Let us realize straightforwardly, but with no rancor of bitterness, the reason why the Church is beset with the disintegration that has brought sadness and sorrow to so many. It is so beset because it is beset with neo-modernism and the reason for this can only be the failure, in practice, of the Church’s bishops, priests and religious to stand firm in the face of neo-modernist attack; defending the Faith and confounding its enemies. This they have not done. This is a fact. Those who have watched, with mounting sorrow and frustration, the progressive ruination of the Catholic Church at the hands of its neo-modernist enemies know that this is so. The faithful have been betrayed by their pastors. If the faithful are to be brought back, whether they are in the family of Ecône or outside it, and peace restored to the Church once more, there is one thing that has to be done by way of a beginning. The Old Mass must be restored to the whole Church now, unconditionally and, at least, on a basis of parity of esteem with the New. The Holy Father must do this and bishops and religious superiors be placed under the most severe injunction to see that this is done. There is no other way. With all respect, at this twenty-fourth hour it is not experts who are needed to rescue the Church from disaster. What is needed is courage. Under God, no more and no less than that.

 

136. This implicitly says that Archbishop Lefebvre represents the True Church.

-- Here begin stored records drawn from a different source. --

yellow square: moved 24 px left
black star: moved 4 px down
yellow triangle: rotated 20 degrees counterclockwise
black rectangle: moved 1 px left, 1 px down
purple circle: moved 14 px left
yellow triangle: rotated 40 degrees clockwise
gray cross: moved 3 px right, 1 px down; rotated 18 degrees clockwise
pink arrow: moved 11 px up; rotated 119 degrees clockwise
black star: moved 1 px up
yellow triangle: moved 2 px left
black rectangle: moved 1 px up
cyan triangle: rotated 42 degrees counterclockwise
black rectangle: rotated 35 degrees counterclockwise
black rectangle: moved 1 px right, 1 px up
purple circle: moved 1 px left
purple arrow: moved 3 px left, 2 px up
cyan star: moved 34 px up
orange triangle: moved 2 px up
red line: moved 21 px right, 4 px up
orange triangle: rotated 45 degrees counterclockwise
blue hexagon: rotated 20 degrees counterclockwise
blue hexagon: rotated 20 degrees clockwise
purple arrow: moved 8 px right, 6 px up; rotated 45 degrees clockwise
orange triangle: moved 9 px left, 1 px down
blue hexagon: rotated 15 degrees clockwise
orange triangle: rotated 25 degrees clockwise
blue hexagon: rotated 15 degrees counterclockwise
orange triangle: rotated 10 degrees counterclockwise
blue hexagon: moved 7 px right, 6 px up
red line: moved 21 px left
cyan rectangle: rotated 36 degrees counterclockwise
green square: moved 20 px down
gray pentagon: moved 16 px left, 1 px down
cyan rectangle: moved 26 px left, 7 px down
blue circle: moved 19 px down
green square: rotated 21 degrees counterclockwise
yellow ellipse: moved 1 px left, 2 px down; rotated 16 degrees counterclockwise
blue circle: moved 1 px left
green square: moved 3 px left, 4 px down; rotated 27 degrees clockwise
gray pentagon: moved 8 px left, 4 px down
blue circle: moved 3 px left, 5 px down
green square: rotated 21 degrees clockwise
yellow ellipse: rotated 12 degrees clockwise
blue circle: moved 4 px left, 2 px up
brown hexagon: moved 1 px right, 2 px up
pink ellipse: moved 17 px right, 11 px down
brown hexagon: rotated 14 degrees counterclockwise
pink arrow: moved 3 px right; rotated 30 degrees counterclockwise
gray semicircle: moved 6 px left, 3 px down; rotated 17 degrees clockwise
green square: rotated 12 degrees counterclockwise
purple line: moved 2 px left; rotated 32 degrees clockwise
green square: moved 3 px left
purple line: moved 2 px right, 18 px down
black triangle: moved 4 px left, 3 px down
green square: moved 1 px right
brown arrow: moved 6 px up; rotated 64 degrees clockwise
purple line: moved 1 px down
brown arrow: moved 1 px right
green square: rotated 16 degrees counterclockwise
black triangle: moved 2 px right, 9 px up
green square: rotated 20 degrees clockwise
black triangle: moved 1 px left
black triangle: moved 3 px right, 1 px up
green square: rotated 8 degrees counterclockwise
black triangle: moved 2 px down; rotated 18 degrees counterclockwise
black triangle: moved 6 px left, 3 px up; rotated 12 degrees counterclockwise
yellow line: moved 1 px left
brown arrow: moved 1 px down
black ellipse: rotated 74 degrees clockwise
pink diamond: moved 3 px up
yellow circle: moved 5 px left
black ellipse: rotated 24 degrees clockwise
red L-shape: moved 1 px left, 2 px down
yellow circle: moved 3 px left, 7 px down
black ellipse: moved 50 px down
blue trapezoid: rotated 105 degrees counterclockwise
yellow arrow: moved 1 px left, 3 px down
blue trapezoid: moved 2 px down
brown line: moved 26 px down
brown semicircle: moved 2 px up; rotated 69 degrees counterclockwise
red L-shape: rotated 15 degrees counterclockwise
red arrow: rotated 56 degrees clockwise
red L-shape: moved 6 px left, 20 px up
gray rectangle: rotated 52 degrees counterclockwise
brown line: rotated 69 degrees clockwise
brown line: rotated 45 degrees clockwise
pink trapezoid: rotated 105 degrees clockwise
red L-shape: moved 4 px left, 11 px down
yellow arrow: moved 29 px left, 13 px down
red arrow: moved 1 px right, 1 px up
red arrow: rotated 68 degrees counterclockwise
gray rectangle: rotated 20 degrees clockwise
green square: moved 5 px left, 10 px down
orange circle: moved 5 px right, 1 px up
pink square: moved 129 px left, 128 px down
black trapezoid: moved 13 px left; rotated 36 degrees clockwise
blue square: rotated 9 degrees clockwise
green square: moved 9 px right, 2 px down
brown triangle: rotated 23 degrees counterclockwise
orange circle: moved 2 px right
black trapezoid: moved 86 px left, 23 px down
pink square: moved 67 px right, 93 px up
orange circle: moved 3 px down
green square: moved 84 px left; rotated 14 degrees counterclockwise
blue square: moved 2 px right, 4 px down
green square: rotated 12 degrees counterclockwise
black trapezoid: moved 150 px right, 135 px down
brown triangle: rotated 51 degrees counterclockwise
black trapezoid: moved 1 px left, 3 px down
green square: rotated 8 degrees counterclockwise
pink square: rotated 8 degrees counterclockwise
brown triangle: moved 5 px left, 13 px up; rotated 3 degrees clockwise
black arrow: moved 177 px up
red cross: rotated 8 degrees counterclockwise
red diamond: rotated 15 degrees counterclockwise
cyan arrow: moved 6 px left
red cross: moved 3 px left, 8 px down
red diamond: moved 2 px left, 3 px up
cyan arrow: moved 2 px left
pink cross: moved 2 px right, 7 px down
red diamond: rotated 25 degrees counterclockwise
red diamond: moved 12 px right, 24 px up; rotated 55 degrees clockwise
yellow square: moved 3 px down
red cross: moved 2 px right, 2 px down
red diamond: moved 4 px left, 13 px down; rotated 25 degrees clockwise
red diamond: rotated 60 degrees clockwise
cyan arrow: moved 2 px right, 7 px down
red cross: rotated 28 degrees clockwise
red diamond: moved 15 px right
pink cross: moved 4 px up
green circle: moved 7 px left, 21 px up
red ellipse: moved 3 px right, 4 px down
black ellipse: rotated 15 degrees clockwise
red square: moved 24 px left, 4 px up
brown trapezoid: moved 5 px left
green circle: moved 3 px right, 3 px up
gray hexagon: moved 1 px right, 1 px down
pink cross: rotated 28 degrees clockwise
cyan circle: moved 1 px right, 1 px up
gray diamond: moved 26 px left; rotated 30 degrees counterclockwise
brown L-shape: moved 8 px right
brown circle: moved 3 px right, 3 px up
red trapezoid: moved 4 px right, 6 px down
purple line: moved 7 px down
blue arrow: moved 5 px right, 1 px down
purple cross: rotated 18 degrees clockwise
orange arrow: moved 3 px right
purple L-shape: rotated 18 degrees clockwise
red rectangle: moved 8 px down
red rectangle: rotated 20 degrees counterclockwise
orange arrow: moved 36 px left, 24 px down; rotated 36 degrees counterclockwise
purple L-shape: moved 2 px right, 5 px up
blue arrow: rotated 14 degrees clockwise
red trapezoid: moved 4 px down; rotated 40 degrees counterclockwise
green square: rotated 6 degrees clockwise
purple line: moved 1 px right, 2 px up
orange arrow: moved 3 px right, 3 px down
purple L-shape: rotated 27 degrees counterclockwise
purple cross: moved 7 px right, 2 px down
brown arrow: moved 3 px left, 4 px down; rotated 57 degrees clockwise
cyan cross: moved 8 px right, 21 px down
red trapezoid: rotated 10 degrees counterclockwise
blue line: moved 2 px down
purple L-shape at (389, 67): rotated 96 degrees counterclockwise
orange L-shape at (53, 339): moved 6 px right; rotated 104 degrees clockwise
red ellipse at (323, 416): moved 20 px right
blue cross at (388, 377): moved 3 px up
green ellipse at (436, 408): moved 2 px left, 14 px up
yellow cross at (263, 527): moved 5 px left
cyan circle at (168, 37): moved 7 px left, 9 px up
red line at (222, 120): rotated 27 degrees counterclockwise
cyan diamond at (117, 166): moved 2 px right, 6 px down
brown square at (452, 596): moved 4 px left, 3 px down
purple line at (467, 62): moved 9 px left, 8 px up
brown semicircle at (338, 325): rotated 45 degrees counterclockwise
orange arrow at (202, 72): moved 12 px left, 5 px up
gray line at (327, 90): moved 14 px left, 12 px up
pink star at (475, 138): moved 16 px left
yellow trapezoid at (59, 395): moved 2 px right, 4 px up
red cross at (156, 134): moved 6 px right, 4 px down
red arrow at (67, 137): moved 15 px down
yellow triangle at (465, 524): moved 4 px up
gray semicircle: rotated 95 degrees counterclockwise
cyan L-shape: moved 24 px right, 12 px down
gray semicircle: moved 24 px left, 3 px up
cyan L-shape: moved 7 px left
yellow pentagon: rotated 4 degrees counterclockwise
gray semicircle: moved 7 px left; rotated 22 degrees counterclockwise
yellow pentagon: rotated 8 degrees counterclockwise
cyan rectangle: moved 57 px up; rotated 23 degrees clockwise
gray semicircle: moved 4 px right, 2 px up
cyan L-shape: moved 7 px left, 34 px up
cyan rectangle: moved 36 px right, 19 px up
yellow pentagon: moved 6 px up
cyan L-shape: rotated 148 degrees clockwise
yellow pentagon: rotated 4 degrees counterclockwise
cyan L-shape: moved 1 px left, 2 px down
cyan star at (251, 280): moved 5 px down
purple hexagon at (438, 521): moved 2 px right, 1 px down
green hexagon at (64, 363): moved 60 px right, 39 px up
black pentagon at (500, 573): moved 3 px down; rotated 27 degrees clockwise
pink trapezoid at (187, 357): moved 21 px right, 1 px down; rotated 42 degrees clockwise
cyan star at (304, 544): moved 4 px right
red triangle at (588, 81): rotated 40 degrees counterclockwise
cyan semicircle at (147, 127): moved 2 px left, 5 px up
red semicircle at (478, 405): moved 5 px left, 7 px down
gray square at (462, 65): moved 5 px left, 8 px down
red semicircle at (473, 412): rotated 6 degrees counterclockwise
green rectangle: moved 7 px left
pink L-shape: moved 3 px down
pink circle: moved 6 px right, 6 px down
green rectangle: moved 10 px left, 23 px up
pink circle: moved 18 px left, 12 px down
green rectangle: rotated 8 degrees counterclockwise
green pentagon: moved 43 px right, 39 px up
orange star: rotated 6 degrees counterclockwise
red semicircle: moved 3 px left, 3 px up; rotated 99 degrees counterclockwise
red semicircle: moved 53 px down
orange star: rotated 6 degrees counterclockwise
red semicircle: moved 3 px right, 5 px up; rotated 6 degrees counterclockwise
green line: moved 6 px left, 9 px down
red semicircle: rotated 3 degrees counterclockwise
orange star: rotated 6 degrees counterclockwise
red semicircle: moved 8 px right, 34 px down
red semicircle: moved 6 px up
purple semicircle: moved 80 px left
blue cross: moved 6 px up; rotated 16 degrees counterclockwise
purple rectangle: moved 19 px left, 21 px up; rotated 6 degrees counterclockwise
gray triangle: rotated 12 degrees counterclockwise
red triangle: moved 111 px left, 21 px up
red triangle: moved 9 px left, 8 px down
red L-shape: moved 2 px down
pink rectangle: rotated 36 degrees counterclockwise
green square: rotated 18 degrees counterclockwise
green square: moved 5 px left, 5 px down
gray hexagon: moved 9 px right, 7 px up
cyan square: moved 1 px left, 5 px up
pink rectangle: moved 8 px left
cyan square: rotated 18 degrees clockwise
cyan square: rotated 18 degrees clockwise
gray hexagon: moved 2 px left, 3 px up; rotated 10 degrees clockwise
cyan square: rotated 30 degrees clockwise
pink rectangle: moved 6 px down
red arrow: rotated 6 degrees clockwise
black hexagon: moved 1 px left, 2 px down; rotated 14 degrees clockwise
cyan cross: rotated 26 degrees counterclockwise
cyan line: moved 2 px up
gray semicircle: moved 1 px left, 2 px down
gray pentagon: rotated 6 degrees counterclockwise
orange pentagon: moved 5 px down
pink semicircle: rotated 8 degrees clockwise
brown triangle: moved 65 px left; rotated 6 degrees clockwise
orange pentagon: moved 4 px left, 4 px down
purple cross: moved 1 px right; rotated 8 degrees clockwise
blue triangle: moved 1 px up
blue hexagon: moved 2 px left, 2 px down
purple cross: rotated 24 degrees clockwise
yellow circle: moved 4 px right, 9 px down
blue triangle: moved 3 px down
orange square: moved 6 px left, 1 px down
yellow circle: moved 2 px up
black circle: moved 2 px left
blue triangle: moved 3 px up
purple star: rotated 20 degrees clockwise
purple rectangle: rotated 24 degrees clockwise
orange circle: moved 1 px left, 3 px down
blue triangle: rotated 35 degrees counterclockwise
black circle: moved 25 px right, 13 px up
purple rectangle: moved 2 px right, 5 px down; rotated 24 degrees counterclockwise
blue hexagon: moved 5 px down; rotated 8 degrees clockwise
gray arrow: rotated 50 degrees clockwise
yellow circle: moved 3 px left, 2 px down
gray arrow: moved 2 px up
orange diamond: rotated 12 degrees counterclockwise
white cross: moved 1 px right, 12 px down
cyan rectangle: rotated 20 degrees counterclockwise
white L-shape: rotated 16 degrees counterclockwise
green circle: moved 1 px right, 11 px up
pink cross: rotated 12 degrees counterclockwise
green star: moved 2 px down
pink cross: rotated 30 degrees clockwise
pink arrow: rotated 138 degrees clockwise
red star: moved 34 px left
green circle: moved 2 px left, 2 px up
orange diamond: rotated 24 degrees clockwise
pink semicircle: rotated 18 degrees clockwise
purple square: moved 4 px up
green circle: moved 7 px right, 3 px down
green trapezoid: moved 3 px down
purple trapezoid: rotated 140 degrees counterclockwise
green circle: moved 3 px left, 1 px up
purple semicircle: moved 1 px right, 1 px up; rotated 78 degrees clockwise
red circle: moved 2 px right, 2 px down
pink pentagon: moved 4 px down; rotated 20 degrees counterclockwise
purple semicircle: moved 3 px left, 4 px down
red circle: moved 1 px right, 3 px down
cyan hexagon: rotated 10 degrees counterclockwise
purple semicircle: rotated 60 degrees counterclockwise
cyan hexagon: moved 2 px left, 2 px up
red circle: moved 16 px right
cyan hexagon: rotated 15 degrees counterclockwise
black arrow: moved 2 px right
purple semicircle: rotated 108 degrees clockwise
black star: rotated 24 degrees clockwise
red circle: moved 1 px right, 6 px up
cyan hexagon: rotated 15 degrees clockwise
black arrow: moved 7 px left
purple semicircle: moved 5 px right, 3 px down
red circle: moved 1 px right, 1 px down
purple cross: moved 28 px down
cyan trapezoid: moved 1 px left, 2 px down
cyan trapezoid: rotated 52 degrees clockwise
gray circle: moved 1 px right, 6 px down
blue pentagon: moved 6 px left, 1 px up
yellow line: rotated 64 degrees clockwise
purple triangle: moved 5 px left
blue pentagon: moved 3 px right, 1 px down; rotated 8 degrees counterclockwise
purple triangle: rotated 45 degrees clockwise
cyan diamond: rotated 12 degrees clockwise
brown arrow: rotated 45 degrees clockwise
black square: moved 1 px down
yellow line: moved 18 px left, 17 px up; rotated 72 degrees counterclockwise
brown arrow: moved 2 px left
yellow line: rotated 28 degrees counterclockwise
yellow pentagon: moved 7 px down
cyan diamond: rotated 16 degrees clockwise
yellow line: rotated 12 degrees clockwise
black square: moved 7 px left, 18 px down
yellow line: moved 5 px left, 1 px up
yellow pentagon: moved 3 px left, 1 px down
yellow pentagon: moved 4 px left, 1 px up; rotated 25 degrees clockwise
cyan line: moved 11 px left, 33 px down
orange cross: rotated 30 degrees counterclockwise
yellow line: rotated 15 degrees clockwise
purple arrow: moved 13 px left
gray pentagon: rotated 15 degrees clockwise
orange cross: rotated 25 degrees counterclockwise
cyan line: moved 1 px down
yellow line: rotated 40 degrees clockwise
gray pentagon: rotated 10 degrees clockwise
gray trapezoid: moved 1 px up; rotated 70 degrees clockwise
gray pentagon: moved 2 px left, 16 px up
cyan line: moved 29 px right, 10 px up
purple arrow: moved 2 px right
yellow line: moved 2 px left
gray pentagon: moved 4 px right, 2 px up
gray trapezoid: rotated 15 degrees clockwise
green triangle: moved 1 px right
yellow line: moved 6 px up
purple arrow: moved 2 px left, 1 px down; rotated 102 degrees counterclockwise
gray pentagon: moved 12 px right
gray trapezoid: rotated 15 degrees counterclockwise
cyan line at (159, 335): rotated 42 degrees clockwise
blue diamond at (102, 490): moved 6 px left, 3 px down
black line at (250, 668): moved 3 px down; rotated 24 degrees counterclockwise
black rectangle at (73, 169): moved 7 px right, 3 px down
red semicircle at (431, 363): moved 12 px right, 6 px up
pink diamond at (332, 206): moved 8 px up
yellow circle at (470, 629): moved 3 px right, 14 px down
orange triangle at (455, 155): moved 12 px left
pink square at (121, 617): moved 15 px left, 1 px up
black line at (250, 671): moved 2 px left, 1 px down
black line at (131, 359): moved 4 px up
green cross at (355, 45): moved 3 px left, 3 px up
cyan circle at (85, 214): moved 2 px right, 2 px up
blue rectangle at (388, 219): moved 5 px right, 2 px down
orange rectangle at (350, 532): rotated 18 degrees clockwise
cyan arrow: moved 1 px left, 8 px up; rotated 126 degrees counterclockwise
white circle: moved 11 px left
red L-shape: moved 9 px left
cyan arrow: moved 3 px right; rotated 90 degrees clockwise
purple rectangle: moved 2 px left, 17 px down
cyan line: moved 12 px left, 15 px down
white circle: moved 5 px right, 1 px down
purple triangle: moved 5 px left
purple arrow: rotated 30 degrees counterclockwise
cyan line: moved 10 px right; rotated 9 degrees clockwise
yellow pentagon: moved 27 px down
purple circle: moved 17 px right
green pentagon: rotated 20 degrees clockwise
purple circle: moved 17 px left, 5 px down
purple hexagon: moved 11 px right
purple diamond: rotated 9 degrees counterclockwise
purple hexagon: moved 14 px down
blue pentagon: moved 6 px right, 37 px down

137. The modernists changed the rites of every one of the seven Sacraments, the Catechism, Canon Law, the rules of all the religious orders. They introduced a new curricula in seminaries, and a new morality where personal conscience is the rule of conduct rather than that of the Ten Commandments.

138. Cardinal Ratzinger himself acknowledges that all the bishops appointed in the wake of the Council were chosen from the most liberal candidates: “In the first years after Vat¬ican II, the candidate for the episcopate seemed to be a priest who above all was ‘open to the world’. At any rate this criterion came entirely into the foreground” (The Ratz¬inger Report, p.65).